[START Supplied text]

I was told it was the longest flashlight made....precursor to the 'Maglite'.


Would like to have a bit more info anyone is willing to divulge about this light, before I put it on eBay.










Would make a great Luxeon or Laser Mod!


Peace,


TS out


----------



## LarryC (Sep 10, 2005)

Both myself and ABTOMAT have one of those Kel-lites in our collections. Mine was converted to luxeon by Mr. Bulk and ABTOMAT's is still original. ABTOMAT is more up on the history of Kel-lite than I am.


----------



## TechStuf (Sep 10, 2005)

Thanks for the reply Larry.....I hadn't come across any of these anywhere before! I would love to see what Dwight Finney would do with one of these! Imagine the Li-Poly amperage one of these could crank out through a Peltier cooled Laser Diode.


Peace,


TS


----------



## ABTOMAT (Sep 10, 2005)

One of Kel-Lite's products from the early '70s. I think it was an original Keller design and was patented after he left the company around '72. Other than the length, the only difference between it and a standard C-cell Kel-Lite was the stainless bezel. I assume it was for wear purposes. These things were available in three lengths--the 26" is the longest. Your baton grommet's on upside down.

They're not the rarest of old police lights, but are some of the more interesting. Other than you and Larry I know of a couple folks who have 'em. I got mine for around $30 shipped off eBay a year ago. Might have a few more scratches than yours, though. Probably would be fun to have another.


----------



## TechStuf (Sep 11, 2005)

Nice collection there! 

Let's see, 12c's ought to be enough to drive 3 of the 5 watt luxeon stars. Too bad they won't fit!

That would be one awesome TechnoTorch!


Peace,


TS


----------



## modestoroy (Apr 1, 2006)

Hi:

If your are interested in selling your 26 inch C celll Baton Flashlight, please reply to this email before posting your flashlight on e bay.



Thanks

Frank @ [email protected]


----------



## lasercrazy (Apr 2, 2006)

pm sent


----------



## ABTOMAT (Apr 2, 2006)

modestoroy said:


> Hi:
> 
> If your are interested in selling your 26 inch C celll Baton Flashlight, please reply to this email before posting your flashlight on e bay.
> 
> ...



This thread's from 7 months ago. Techstuff sold it on eBay the week after. He was building up interest for the auction.


----------

[END Supplied text]

## Direction 1
In the flashlight thread, why does ABTOMAT say the offer to buy the 26-inch light comes too late? Answer in one to three sentences.
## Direction 2
According to the flashlight thread, how many lengths was this Kel-Lite model available in?

[START Entries shown]

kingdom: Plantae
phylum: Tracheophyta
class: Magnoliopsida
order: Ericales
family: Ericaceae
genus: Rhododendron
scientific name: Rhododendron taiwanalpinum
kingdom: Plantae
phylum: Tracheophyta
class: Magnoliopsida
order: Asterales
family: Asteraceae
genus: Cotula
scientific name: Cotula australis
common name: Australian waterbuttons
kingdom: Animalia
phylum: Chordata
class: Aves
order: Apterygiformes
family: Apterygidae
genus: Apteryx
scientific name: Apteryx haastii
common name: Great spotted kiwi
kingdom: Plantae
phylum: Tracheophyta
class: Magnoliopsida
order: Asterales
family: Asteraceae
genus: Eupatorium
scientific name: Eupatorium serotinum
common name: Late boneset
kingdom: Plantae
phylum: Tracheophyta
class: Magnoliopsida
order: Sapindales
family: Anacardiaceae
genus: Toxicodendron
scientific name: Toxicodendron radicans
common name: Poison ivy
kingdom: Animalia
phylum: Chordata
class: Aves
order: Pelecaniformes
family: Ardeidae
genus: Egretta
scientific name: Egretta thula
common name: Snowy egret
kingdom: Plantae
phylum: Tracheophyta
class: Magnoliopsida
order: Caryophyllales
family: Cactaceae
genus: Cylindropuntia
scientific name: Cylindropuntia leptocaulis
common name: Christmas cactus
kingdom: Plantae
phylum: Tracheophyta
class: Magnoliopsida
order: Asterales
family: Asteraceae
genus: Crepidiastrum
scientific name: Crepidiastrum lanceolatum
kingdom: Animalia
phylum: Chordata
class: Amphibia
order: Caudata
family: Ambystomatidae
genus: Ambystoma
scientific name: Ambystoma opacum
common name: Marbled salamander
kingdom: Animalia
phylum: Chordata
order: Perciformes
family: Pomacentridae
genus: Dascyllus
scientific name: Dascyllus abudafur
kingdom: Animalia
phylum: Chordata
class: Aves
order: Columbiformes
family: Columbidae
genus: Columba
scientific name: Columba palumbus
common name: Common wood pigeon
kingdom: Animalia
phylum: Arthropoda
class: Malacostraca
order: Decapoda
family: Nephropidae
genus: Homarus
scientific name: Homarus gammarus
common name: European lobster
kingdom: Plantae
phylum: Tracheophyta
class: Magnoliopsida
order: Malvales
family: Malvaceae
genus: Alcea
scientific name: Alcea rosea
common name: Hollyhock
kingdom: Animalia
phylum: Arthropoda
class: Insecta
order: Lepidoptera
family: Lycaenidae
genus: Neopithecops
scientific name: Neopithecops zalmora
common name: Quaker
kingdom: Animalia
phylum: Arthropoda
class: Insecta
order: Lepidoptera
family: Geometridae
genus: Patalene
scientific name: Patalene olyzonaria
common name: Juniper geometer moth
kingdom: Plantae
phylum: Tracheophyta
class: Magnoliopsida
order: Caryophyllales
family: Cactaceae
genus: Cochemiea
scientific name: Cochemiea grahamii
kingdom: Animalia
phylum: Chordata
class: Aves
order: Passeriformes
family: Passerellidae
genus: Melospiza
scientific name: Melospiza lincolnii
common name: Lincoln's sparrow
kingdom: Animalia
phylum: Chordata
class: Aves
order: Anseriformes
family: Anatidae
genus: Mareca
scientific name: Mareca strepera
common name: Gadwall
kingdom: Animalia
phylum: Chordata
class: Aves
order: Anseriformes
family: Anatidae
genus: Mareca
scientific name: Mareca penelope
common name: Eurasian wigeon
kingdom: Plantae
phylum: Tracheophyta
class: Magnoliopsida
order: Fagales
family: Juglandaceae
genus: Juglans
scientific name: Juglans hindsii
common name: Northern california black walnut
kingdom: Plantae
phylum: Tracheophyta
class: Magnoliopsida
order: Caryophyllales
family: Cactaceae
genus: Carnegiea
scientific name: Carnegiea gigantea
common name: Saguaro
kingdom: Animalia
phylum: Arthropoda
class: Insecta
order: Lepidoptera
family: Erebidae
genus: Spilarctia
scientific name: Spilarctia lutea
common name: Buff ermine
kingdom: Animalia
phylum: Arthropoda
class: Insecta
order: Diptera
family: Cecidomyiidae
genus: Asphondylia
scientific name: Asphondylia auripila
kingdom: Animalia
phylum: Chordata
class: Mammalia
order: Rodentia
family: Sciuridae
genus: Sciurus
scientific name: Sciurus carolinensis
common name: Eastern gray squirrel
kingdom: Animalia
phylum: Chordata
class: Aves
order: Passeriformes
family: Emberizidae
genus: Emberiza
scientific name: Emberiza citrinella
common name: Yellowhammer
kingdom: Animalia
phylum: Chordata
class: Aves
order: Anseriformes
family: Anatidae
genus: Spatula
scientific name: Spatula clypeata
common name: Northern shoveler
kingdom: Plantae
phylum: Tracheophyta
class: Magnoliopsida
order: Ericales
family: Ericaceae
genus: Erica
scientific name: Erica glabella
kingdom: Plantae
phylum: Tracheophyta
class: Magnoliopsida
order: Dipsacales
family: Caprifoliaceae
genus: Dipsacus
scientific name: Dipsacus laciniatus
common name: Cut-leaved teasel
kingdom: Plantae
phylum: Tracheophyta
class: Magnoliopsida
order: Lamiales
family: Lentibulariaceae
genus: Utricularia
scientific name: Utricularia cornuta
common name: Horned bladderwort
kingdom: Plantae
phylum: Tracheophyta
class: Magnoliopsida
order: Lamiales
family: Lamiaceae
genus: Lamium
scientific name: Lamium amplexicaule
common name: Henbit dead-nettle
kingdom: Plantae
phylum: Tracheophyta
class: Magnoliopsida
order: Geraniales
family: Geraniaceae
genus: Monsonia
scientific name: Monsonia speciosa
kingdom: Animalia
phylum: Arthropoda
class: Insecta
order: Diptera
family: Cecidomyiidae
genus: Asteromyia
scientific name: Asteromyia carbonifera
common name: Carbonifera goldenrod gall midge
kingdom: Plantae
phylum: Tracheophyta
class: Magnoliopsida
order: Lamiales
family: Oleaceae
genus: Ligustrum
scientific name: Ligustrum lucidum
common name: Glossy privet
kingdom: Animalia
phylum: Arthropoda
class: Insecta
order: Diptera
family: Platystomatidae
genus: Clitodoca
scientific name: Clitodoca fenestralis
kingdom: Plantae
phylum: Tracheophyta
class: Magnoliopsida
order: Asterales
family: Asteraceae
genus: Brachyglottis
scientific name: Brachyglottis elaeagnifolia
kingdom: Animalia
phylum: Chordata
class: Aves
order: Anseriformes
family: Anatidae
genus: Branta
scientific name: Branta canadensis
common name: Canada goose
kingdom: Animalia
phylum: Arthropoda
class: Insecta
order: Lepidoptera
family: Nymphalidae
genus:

[END Entries shown]

## Finished answer 1
The thread was seven months old when the offer was posted. Techstuff had already sold the light on eBay the week after starting the thread.

## Finished answer 2
Three lengths.